• _THE PROBLEM_
Take each line of the records below that contains the string "prevent" and copy it.

• _GIVEN INFORMATION_
*** Begin section ***

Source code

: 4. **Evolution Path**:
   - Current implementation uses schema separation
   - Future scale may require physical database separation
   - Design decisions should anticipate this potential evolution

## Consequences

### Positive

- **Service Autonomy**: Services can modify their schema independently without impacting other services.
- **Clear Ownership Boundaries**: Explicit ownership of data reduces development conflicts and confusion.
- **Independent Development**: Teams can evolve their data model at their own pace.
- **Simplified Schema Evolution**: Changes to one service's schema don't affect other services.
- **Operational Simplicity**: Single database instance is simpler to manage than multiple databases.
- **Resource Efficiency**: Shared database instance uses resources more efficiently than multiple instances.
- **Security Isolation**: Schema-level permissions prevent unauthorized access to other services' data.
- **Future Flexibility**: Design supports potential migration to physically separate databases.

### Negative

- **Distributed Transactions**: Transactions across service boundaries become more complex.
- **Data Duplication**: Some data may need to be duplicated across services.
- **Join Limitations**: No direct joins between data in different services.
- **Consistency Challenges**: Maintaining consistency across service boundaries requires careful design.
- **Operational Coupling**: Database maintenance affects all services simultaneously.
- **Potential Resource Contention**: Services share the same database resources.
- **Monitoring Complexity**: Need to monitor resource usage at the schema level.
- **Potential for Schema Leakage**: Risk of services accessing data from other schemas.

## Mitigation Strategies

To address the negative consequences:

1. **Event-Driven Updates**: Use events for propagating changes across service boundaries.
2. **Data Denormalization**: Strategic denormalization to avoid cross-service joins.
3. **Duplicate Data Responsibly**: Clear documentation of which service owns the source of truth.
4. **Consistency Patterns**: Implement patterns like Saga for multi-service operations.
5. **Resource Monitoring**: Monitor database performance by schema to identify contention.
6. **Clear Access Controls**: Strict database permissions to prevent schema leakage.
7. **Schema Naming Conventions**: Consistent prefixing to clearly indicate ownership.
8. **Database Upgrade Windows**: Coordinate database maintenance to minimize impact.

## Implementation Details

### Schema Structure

*** End section ***

• _RESPONSE FOR THIS EXERCISE_
- **Security Isolation**: Schema-level permissions prevent unauthorized access to other services' data.
6. **Clear Access Controls**: Strict database permissions to prevent schema leakage.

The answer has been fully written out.